-- TASK DESCRIPTION --
Write out each line from the data below that includes the word "lines".

-- RECORDS FOR THIS EXERCISE --
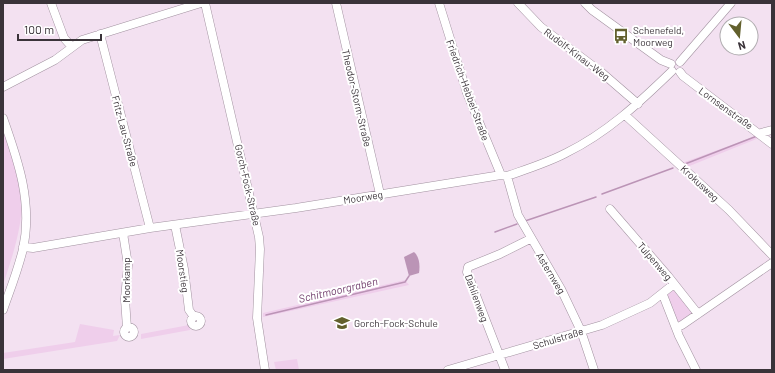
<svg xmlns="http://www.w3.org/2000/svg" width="775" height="373" viewBox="0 0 775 373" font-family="Barlow,sans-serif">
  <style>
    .green { fill: #efceeb }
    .water { fill: #bb94b6 }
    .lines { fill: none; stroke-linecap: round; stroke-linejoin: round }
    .stream { stroke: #bb94b6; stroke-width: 1.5 }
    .minor-casing { stroke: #a292a0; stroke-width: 9 }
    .minor { stroke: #fff; stroke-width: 8 }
    .labels { text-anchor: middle; stroke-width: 4; stroke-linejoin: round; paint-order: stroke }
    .poi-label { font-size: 10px; fill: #3a3339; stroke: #fff; text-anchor: start }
    .street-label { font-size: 10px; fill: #3a3339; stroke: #fff }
    .water-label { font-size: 11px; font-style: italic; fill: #73406e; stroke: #fff }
  </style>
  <rect width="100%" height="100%" fill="#f3e1f1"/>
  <path class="green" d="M3 130C8 145 15 159 19 174 28 211 15 249 3 285Z
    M756 136 759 138 687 167 682 163Z
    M405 280 409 285 263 317V313Z
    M673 290 676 291 692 311V313L682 322 677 321 667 300V294Z
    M80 324 114 330 113 336 120 335 117 341 3 359V353L75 342Z
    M189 325 190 330 141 339V334Z
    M297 359 299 370H276L274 362Z"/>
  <path class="water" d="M414 252C420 257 420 267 419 273L409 276 404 257Z"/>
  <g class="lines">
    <path class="stream" d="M685 164 757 136
      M602 194 673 168
      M525 221 596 197
      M495 232 517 224
      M266 315 405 282 409 276"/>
    <g class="minor-casing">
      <path id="minor" d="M51 3 64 38 72 47
        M205 3 259 237 260 249 257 318 265 370
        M336 3 380 194
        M439 3 467 93 501 175
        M518 3 541 27 601 72 638 104
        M585 3 592 10 661 60 671 64
        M100 34 150 228
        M680 62 731 3
        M680 72 683 76 772 144
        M3 87 55 60 82 40 201 3
        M625 115 729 210 772 255
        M3 118C18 160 33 203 23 249 18 270 10 290 3 310
        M761 133 772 130
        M507 176 518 215 561 289 581 331 594 370
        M610 209 668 276 698 314
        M175 225 184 269 189 310 194 317
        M123 233 128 265 125 299 127 328
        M23 247 33 248 150 228 296 208 501 175 507 176C527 169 547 163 566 153 607 133 640 102 672 71
        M663 295 679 336 696 370
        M191 321a5 5 0 1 1 10 0a5 5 0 1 1-10 0Z
        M124 332a5 5 0 1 1 10 0a5 5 0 1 1-10 0Z
        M676 328 682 325 772 263
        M448 370 602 325 650 303 674 284
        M505 370 467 272 468 267 500 254 530 239"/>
    </g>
    <use href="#minor" class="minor"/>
  </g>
  <defs>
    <g id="bus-bare" transform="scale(1.2)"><path d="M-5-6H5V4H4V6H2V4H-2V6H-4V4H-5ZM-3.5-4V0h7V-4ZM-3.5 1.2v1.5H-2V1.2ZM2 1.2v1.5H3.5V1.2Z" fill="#62602d" stroke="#fff" stroke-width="2.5" paint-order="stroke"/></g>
    <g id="school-bare" transform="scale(1.2)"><path d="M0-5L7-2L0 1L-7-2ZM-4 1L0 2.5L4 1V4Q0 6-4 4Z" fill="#62602d" stroke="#fff" stroke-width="2.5" paint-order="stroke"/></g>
  </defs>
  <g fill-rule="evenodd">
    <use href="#bus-bare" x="621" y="36"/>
    <use href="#school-bare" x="342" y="323"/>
  </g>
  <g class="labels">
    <g class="poi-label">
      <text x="633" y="34">Schenefeld,<tspan x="633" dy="12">Moorweg</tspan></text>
      <text x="354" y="327">Gorch-Fock-Schule</text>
    </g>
    <g class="street-label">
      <text transform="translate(577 54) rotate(37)" y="4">Rudolf-Kinau-Weg</text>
      <text transform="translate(468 90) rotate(70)" y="4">Friedrich-Hebbel-Straße</text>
      <text transform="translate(357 98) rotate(77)" y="4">Theodor-Storm-Straße</text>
      <text transform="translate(726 108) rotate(36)" y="4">Lornsenstraße</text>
      <text transform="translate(125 131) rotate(75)" y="4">Fritz-Lau-Straße</text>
      <text transform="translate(700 183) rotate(43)" y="4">Krokusweg</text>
      <text transform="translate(248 185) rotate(77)" y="4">Gorch-Fock-Straße</text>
      <text transform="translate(363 197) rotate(-9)" y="4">Moorweg</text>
      <text transform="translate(655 261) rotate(49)" y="4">Tulpenweg</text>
      <text transform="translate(183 271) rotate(82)" y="4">Moorstieg</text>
      <text transform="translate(551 273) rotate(59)" y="4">Asternweg</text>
      <text transform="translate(126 280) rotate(-90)" y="4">Moorkamp</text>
      <text transform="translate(477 298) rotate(70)" y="4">Dahlienweg</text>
      <text transform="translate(558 338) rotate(-17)" y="4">Schulstraße</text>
    </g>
    <g class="water-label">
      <text transform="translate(338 290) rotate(-13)" y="4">Schitmoorgraben</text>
    </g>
  </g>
  <rect width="775" height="373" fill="none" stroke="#3a3339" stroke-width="8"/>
  <g transform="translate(739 36) rotate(164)"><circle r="19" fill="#ffffff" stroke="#b0adb0"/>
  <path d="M0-3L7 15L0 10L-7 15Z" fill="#62602d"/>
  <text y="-6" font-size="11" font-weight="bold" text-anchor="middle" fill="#3a3339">N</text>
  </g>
  <path d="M18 34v6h83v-6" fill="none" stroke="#3a3339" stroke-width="2"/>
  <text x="24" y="34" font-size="12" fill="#3a3339" stroke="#ffffff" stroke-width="3" paint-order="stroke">100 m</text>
</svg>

-- WRITTEN SOLUTION --
    .lines { fill: none; stroke-linecap: round; stroke-linejoin: round }
  <g class="lines">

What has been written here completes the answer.